RECORD EXTRACTS:

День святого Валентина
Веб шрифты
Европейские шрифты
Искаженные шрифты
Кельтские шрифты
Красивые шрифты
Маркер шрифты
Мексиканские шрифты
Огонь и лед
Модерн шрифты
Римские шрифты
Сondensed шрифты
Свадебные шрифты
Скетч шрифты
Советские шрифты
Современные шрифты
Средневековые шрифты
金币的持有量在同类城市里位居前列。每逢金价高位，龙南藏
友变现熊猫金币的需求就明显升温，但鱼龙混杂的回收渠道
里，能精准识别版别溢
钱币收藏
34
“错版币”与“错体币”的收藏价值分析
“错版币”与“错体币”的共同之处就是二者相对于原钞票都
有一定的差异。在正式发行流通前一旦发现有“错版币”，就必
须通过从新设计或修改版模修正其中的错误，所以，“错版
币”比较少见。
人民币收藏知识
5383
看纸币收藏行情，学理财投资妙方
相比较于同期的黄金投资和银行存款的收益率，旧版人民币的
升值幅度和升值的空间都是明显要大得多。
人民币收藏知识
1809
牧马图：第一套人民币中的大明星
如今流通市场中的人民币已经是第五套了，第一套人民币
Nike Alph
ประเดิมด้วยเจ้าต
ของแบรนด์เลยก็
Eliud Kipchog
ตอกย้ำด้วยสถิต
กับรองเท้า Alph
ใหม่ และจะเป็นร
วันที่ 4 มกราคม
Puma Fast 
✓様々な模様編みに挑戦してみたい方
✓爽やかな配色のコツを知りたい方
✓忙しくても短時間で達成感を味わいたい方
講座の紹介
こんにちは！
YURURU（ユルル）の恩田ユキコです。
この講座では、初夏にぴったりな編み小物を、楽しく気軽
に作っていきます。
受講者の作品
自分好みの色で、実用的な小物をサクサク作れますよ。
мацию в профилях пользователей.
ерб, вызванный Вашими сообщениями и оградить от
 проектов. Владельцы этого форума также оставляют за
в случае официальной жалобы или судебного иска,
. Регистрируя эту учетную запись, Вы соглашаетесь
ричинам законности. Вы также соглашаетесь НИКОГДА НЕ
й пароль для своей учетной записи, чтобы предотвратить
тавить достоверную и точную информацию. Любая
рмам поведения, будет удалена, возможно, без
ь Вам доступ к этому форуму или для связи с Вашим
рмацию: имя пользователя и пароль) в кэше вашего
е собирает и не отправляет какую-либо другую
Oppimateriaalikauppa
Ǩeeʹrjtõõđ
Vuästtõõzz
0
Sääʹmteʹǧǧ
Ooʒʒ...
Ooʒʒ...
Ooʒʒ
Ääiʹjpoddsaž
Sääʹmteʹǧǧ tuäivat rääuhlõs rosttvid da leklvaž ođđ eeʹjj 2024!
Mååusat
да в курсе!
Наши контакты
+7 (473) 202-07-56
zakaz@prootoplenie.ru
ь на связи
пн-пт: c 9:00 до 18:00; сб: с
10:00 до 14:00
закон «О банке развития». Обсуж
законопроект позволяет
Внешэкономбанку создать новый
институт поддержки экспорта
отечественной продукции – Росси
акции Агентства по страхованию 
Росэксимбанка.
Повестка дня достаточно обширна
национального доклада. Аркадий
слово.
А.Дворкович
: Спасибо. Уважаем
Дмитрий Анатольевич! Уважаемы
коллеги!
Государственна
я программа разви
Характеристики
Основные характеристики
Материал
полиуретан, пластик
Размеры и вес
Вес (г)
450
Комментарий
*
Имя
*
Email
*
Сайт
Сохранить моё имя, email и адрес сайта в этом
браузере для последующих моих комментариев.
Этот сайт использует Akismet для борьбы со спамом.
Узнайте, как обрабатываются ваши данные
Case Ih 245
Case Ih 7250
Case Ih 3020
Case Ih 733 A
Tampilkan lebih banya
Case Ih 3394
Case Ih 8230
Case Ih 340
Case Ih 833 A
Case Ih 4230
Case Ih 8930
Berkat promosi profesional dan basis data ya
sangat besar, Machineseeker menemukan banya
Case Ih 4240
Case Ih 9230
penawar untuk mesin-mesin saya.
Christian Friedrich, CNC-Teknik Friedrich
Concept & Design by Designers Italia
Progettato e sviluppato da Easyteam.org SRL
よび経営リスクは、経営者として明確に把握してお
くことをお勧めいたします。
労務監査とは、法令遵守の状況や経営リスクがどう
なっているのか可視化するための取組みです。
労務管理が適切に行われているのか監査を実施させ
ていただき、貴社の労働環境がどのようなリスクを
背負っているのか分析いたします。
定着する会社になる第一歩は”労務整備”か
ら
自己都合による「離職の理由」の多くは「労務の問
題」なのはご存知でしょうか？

JOB: Write out the lines of the listing above word for word, starting at its very first line and ending at the line that contains "Средневековые шрифты", with both of those lines included.

EXERCISE RESULT:
День святого Валентина
Веб шрифты
Европейские шрифты
Искаженные шрифты
Кельтские шрифты
Красивые шрифты
Маркер шрифты
Мексиканские шрифты
Огонь и лед
Модерн шрифты
Римские шрифты
Сondensed шрифты
Свадебные шрифты
Скетч шрифты
Советские шрифты
Современные шрифты
Средневековые шрифты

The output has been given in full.